Big shoulders shook. His breath had that raspy, struggling quality Shaw associated with a man trying to hold himself together and failing. After what felt like a long time, Kingston wiped his face.

“I didn’t know, ok?” The words sounded petulant, almost childish, and Shaw wondered about a man who spent all his time doing odd jobs for his pastor’s family, who drove an hour and a half to church, who had chosen—or made a series of choices, anyway—to live like this. “He wanted to talk to Adam. That’s all.”

“And you put them in contact,” North said.

“I didn’t know what he was going to do!”

“Who—” Shaw tried.

“He’s a good man, ok? He works so hard. He helps so many people. It’s—it’s a privilege to help him. To be part of that. I had no idea what he was going to ask. I still wouldn’t believe it, except—well, except for Adam.”

North glanced over; Shaw caught the look. He felt it too; whatever undercurrent they’d missed, it was swirling around beneath them, and Shaw didn’t like that at all.

“Go back to the beginning,” North said. “When did Gid ask you to put him in contact with Adam?”

Kingston’s slight hesitation suggested confusion, as though North had changed the subject unexpectedly. “You mean the prison ministry? I don’t know. Couple of years, I guess. That’s Gid’s pet project, ok? It keeps him out of Pastor Moss’s hair, and that’s about all anyone can ask with Gid.”

North was silent for so long that Shaw wondered if he might have to speak, but finally North said, “Keep going.”

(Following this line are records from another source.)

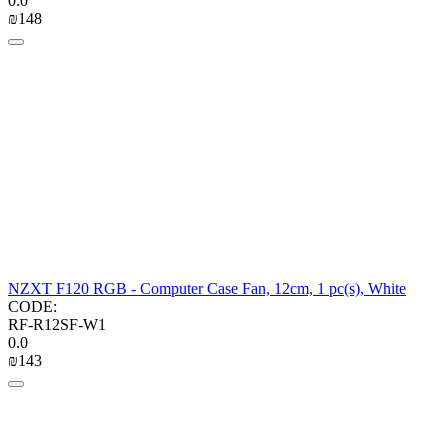
0.0
₪
‍148‍
NZXT F120 RGB - Computer Case Fan, 12cm, 1 pc(s), White
CODE:
RF-R12SF-W1
0.0
₪
‍143‍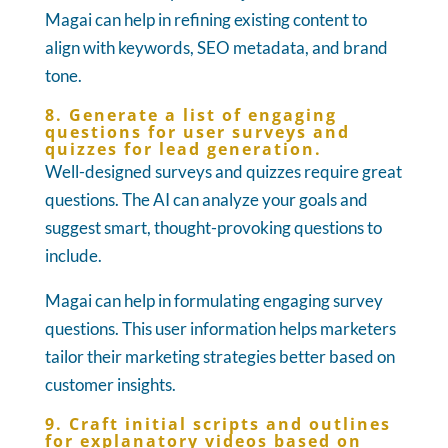
Magai can help in refining existing content to
align with keywords, SEO metadata, and brand
tone.
8. Generate a list of engaging
questions for user surveys and
quizzes for lead generation.
Well-designed surveys and quizzes require great
questions. The AI can analyze your goals and
suggest smart, thought-provoking questions to
include.
Magai can help in formulating engaging survey
questions. This user information helps marketers
tailor their marketing strategies better based on
customer insights.
9. Craft initial scripts and outlines
for explanatory videos based on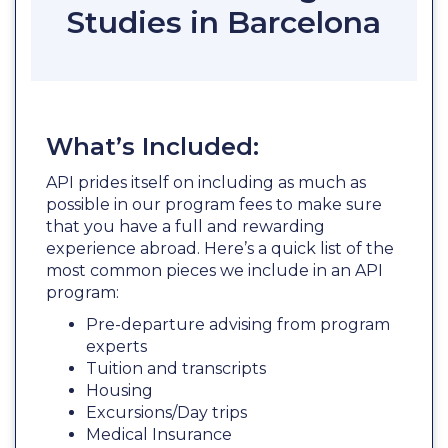
Studies in Barcelona
What’s Included:
API prides itself on including as much as
possible in our program fees to make sure
that you have a full and rewarding
experience abroad. Here’s a quick list of the
most common pieces we include in an API
program:
Pre-departure advising from program
experts
Tuition and transcripts
Housing
Excursions/Day trips
Medical Insurance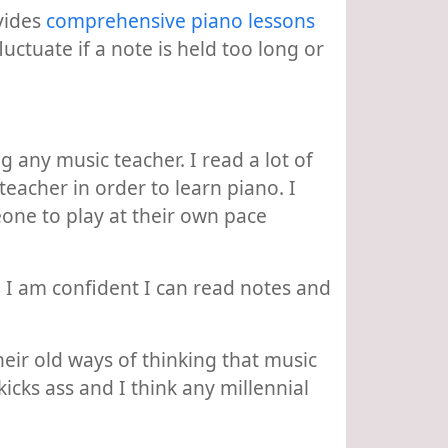
ovides
comprehensive piano lessons
uctuate if a note is held too long or
 any music teacher. I read a lot of
acher in order to learn piano. I
eone to play at their own pace
. I am confident I can read notes and
heir old ways of thinking that music
kicks ass and I think any millennial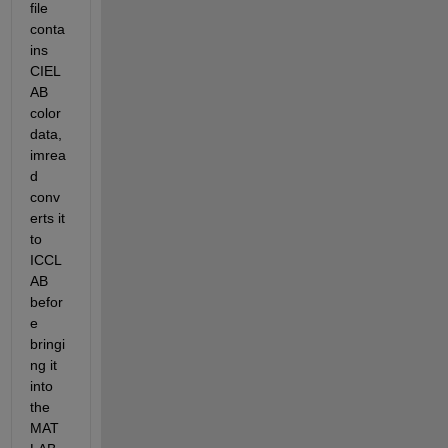
file 
conta
ins 
CIEL
AB 
color 
data, 
imrea
d 
conv
erts it 
to 
ICCL
AB 
befor
e 
bringi
ng it 
into 
the 
MAT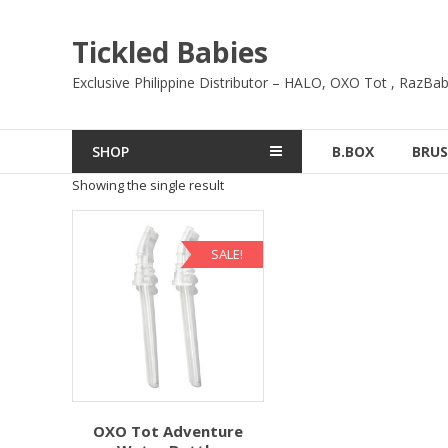
Skip
to
Tickled Babies
content
Exclusive Philippine Distributor – HALO, OXO Tot , RazBab
SHOP
B.BOX
BRUS
Showing the single result
SALE!
OXO Tot Adventure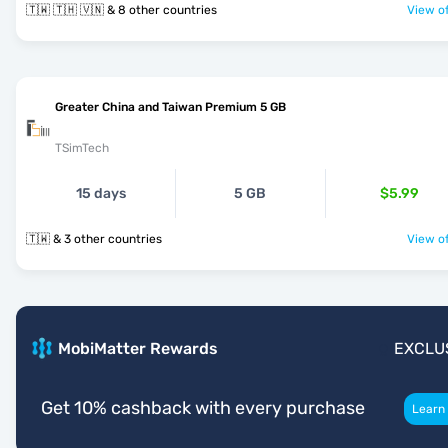
🇹🇼 🇹🇭 🇻🇳 & 8 other countries
View of
Greater China and Taiwan Premium 5 GB
TSimTech
15 days
5 GB
$5.99
🇹🇼 & 3 other countries
View of
MobiMatter Rewards
EXCLU
Get 10% cashback with every purchase
Learn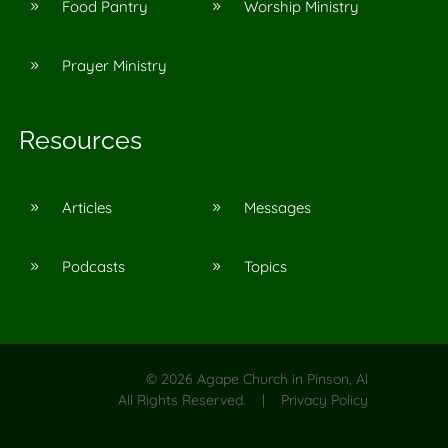
Food Pantry
Worship Ministry
9
9
Prayer Ministry
9
Resources
Articles
Messages
9
9
Podcasts
Topics
9
9
©
2026
Agape Church in Pinson, Al
All Rights Reserved. |
Privacy Policy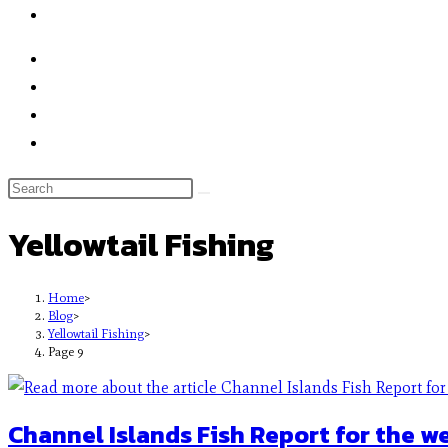
Yellowtail Fishing
Home
>
Blog
>
Yellowtail Fishing
>
Page 9
Channel Islands Fish Report for the w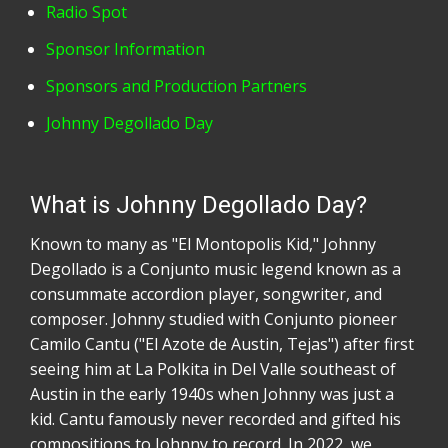
Radio Spot
Sponsor Information
Sponsors and Production Partners
Johnny Degollado Day
What is Johnny Degollado Day?
Known to many as "El Montopolis Kid," Johnny
Degollado is a Conjunto music legend known as a
consummate accordion player, songwriter, and
composer. Johnny studied with Conjunto pioneer
Camilo Cantu ("El Azote de Austin, Tejas") after first
seeing him at La Polkita in Del Valle southeast of
Austin in the early 1940s when Johnny was just a
kid. Cantu famously never recorded and gifted his
compositions to Johnny to record. In 2022, we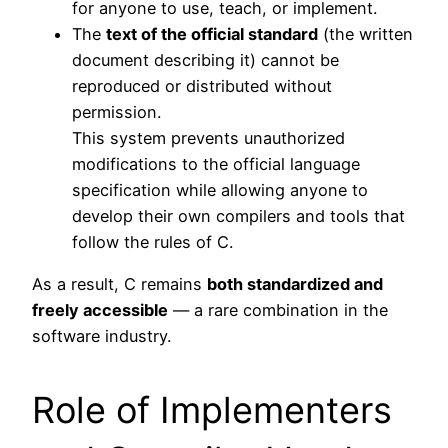
for anyone to use, teach, or implement.
The
text of the official standard
(the written
document describing it) cannot be
reproduced or distributed without
permission.
This system prevents unauthorized
modifications to the official language
specification while allowing anyone to
develop their own compilers and tools that
follow the rules of C.
As a result, C remains
both standardized and
freely accessible
— a rare combination in the
software industry.
Role of Implementers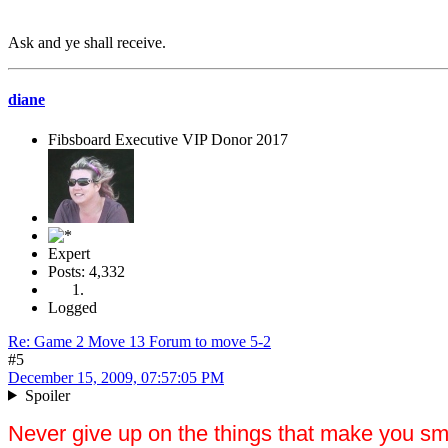
Ask and ye shall receive.
diane
Fibsboard Executive VIP Donor 2017
Expert
Posts: 4,332
Logged
Re: Game 2 Move 13 Forum to move 5-2
#5
December 15, 2009, 07:57:05 PM
Spoiler
Never give up on the things that make you sm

Another of those confused pauses came. “He just said he wanted to talk to Adam. He said it was important. ‘Crucial to the ministry,’ that’s what he said. I figured it had something to do with the prison ministry, ok? Maybe they were going to expand. I figure maybe Gid did something right for once, and wouldn’t that make Pastor Moss happy. He—”

“Who?”

This time, Kingston blinked. “Pastor Moss. The young one.”

Jed, Shaw thought.

“Jed came to you,” North said, “and he wanted to talk to Adam?”

“Well, yeah.”

“When?”

No more than a few days ago, Shaw thought. As soon as the people in charge realized Dalton Weber had been arrested and, worse, was going to talk. As soon as they realized they were vulnerable.

But Kingston said, “Oh, a few months ago, I guess. More than that. Easter, I think. They still had the Easter stuff all over the sanctuary.”

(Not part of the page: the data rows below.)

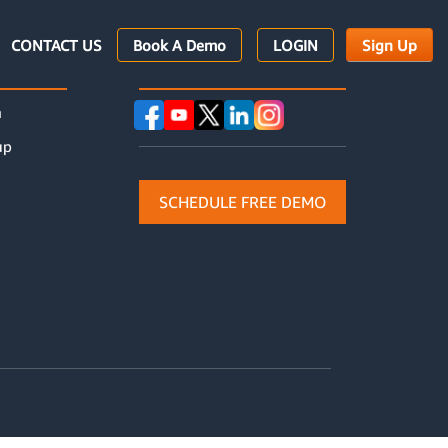
CONTACT US
Book A Demo
LOGIN
Sign Up
URCES
FOllOW Us
n
up
SCHEDULE FREE DEMO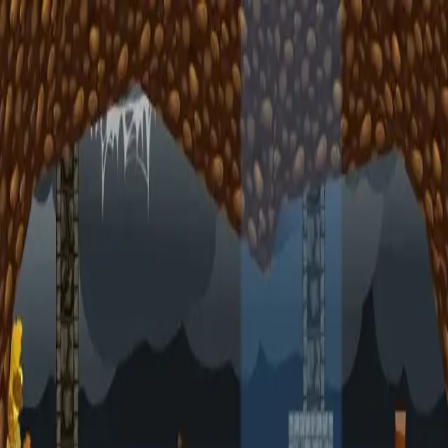
racing
bootcamp
parkour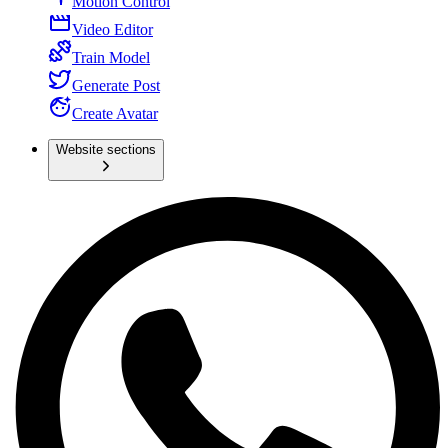
Motion Control
Video Editor
Train Model
Generate Post
Create Avatar
Website sections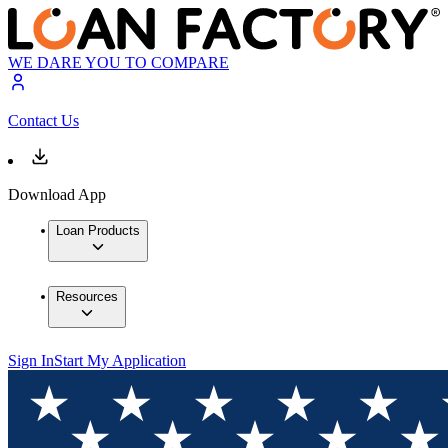
WE DARE YOU TO COMPARE
Contact Us
Download App
Loan Products
Resources
Sign In
Start My Application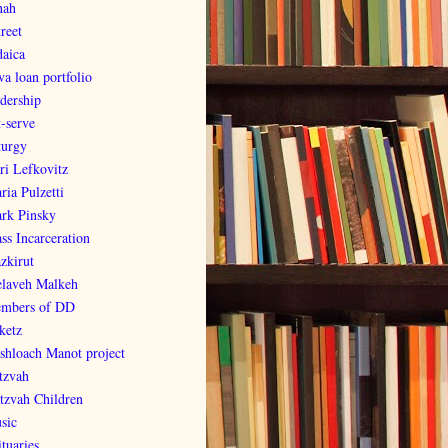
nah
reet
daica
va loan portfolio
adership
t-serve
turgy
ri Lefkovitz
ria Pulzetti
rk Pinsky
ss Incarceration
zkirut
laveh Malkeh
mbers of DD
ketz
shloach Manot project
tzvah
tzvah Children
sic
tuaries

North moved in his seat. He didn’t glance over at Shaw this time, but Shaw felt it, the connection as they both thought some variation of the same thing:What the fuck?

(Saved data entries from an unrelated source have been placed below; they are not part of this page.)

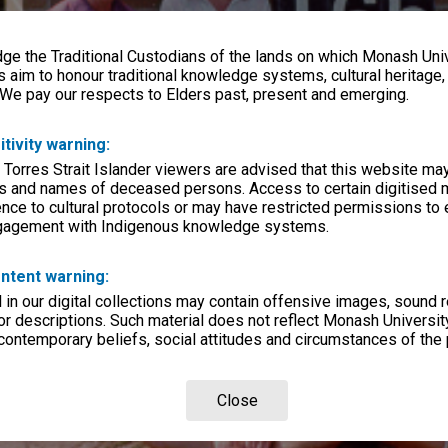
e the Traditional Custodians of the lands on which Monash Univ
s aim to honour traditional knowledge systems, cultural heritage
 We pay our respects to Elders past, present and emerging.
itivity warning:
 Torres Strait Islander viewers are advised that this website ma
s and names of deceased persons. Access to certain digitised 
nce to cultural protocols or may have restricted permissions to
ngagement with Indigenous knowledge systems.
ntent warning:
in our digital collections may contain offensive images, sound 
r descriptions. Such material does not reflect Monash University
 contemporary beliefs, social attitudes and circumstances of the 
Close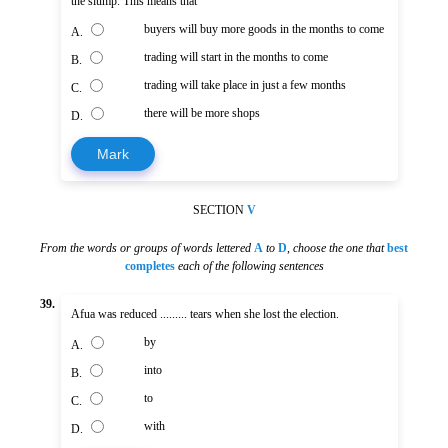
the slump. This means that
buyers will buy more goods in the months to come
A.
trading will start in the months to come
B.
trading will take place in just a few months
C.
there will be more shops
D.
Mark
SECTION
V
From the words or groups of words lettered
A
to
D
,
choose the one that
best
completes
each of the following sentences
39.
Afua was reduced ......... tears when she lost the election.
by
A.
into
B.
to
C.
with
D.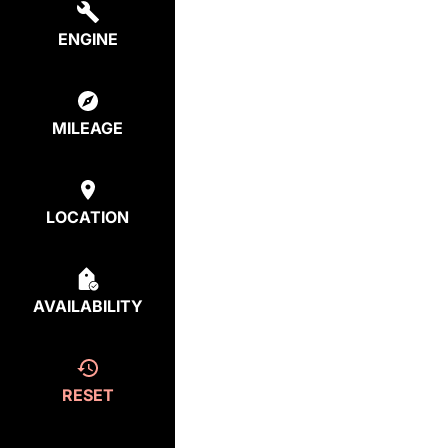
ENGINE
MILEAGE
LOCATION
AVAILABILITY
RESET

“He said he wanted to talk to Adam, ok? So, I said sure. And I thought that was it.”

“But?” North asked.

“Monday night, he called me. Pastor Moss doesn’t get flustered. You should see him up there, when he’s preaching, and the Holy Spirit comes upon him. It’s something.” Kingston paused as though savoring the thought. “But Monday, he sounded like he was at the end of his rope. ‘Where’s Adam?’ he said. Not hello or how are you or anything. I told him I didn’t know, and that’s the first time I ever heard him use the Lord’s name in vain. He told me to find him. So, I called Adam, went over to his house, couldn’t find him. I called Pastor Moss back and told him.”